▶ TO DO:
A. Transcribe the portion of the pannier review starting with "The pannier is" and going on through "coated strong stuff.".
B. According to the pannier review, what fabric is everything in the Super C range made from?
C. Write the next part of the pannier review, picking up after its final sentence.

▶ EXTRACTED TEXT:
As with everything in their Super C range, it's made from cotton duck, a traditional heavy, waterproof waxed cotton fabric. Cotton duck is incredibly hard-wearing and will keep your stuff dry for decades to come. It can be repaired easily by stitching or gluing, and can be reproofed with reproofing wax. A pretty good choice to make bike luggage out of then. It also gives Carradice bags an idiosyncratic retro-look which you either like or you don't. I'm a fan.
The pannier is shaped to take A4 files, and does so well. Unlike my Ortlieb front panniers, it has a flat surface internally for files to sit against and will easily swallow a laptop too. You can get a separate laptop pouch from Carradice.
The main compartment has a massive storm flap with drawcord closure underneath the main flap which closes with plastic backpack-style buckles. These sit quite high up the front of the pannier. On the one hand this means there's less range to strap the pannier down when there's not much in it (like you can do with similar style Ortlieb panniers), on the other hand, there's space for a small elasticated mesh pocket underneath these fixings for stowing the shoulder strap for example. This is no ordinary mesh by the way, it's super-duper plastic coated strong stuff.
On top of the main flap are two straps crossing each other which form the carrying handle. This looks slightly odd, but works well. The bag comes with a separate shoulder strap which attaches to the sides. This strap is rather utilitarian and is clearly intended to be used for short periods. The pannier can be used on either side of your rack and has reflectives on both sides. A strap to attach a rear light is missing, something we also remarked on when reviewing its bigger sibling the Bike Bureau.

Chart understanding data:
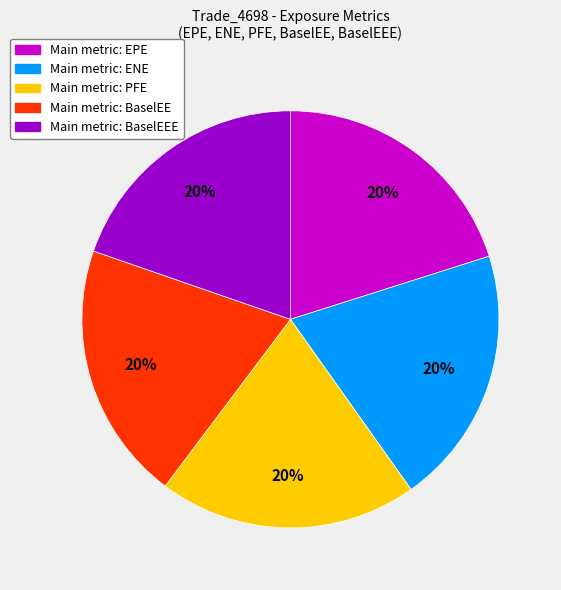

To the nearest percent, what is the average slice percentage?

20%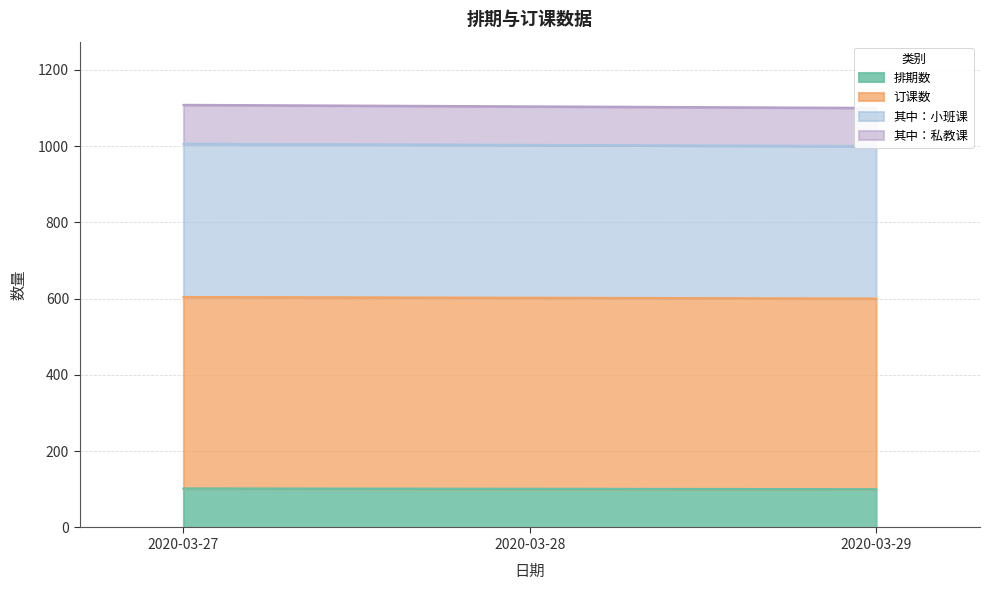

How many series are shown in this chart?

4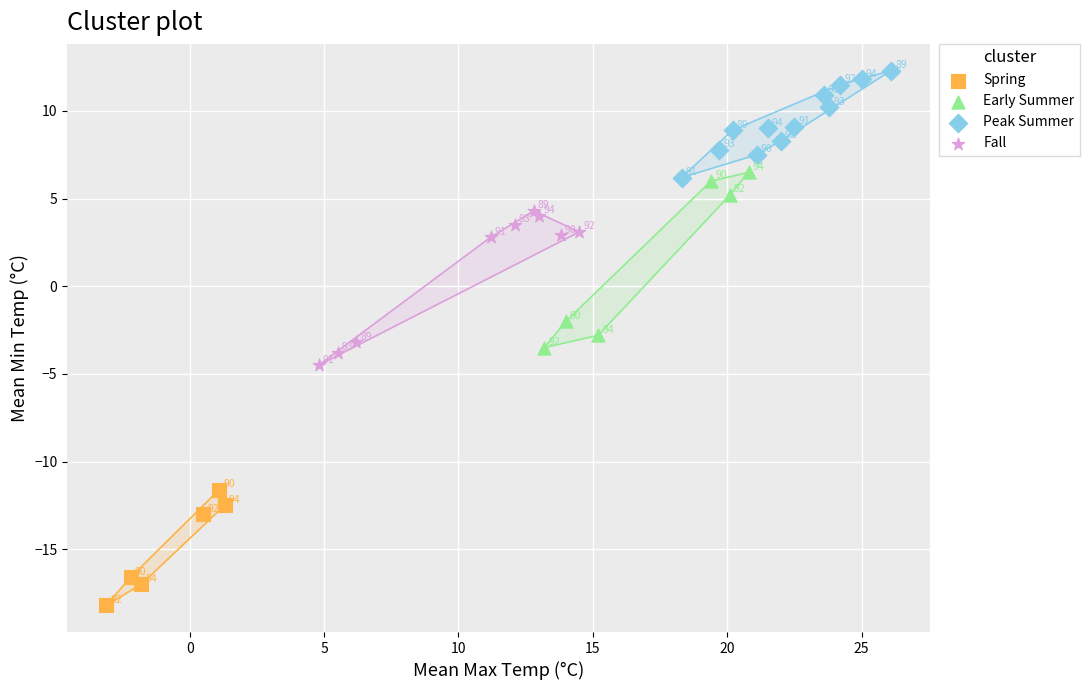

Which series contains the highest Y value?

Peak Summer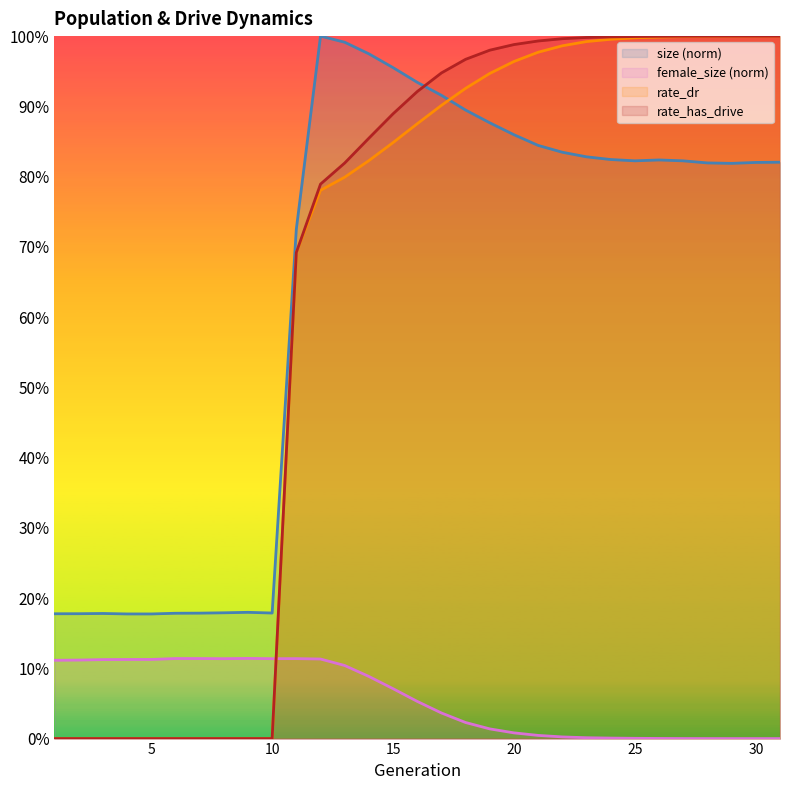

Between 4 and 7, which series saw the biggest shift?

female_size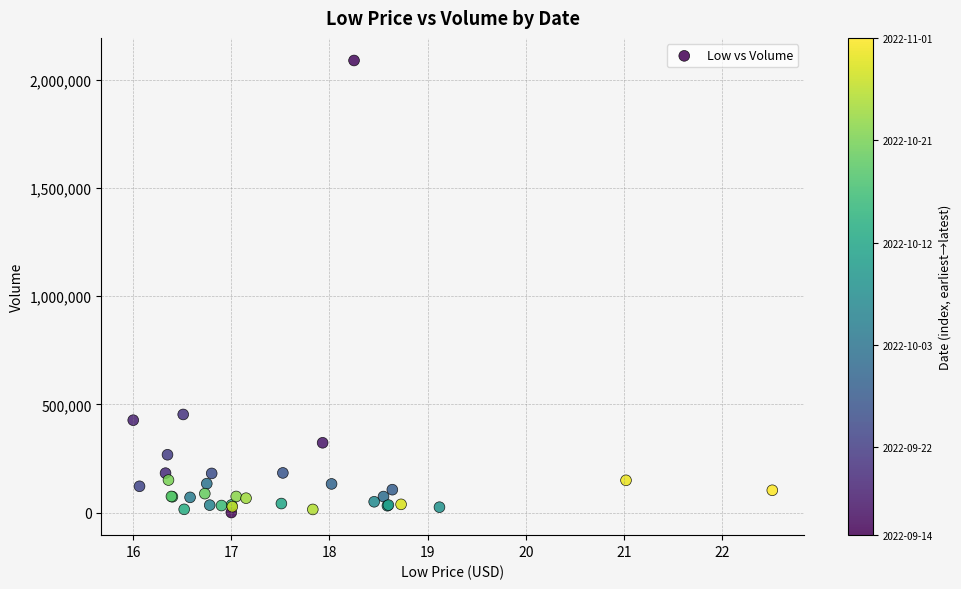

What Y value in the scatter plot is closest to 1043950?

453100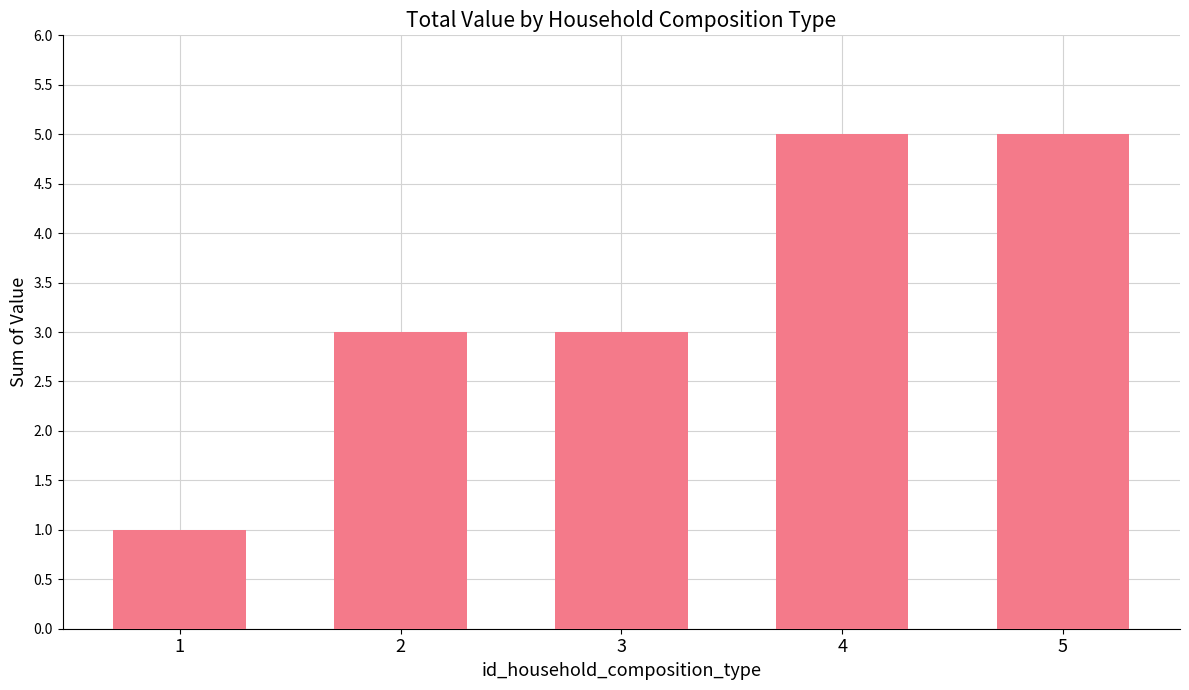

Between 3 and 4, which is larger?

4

▶ EXERCISE RESULTS:
A.
The pannier is shaped to take A4 files, and does so well. Unlike my Ortlieb front panniers, it has a flat surface internally for files to sit against and will easily swallow a laptop too. You can get a separate laptop pouch from Carradice.
The main compartment has a massive storm flap with drawcord closure underneath the main flap which closes with plastic backpack-style buckles. These sit quite high up the front of the pannier. On the one hand this means there's less range to strap the pannier down when there's not much in it (like you can do with similar style Ortlieb panniers), on the other hand, there's space for a small elasticated mesh pocket underneath these fixings for stowing the shoulder strap for example. This is no ordinary mesh by the way, it's super-duper plastic coated strong stuff.

B. Cotton duck, a traditional heavy, waterproof waxed cotton fabric.

C.
Carradice use their own C-system fitting to attach the pannier to a rack. It consists of two hooks which are fastened into an aluminium rail, allowing them to be positioned horizontally exactly right for your rack. The hooks have clever little fasteners that you snap into place manually once positioned on the rack. This works well, though some might prefer Ortlieb's system that integrates the fasteners with the carry handle - I prefer this system.
The hooks are not installed in the aluminium rail out of the box, the instructions show you how to do this. It pays to be careful when you do, maybe even wear gloves: it's a tight fit and the edges of the aluminium rail are sharp. When the hooks are on, you cover those rail-ends with plastic blanks, so this is only an issue once. Why this doesn't come assembled, I don't know - it would certainly be better.
Lower down is a plastic clip, fastened into a horizontal, plastic rail. This clip can be rotated through 260 degrees and should be able to fit most racks. It's purpose, according to the instructions, is to stop the bag moving forwards; Carradice therefore advise you to point it forwards. The system is designed to fit rack tube diameters up to 13mm.
It's clear that Carradice have an opinion on what a pannier should do and what it should be made of, and that those requirements to a certain extent drive what the pannier looks like. This no-nonsense approach works for me; I like stuff that works well and that's made to last. I also like that it's manufactured in Lancashire and hasn't travelled through more countries than I have before getting to me.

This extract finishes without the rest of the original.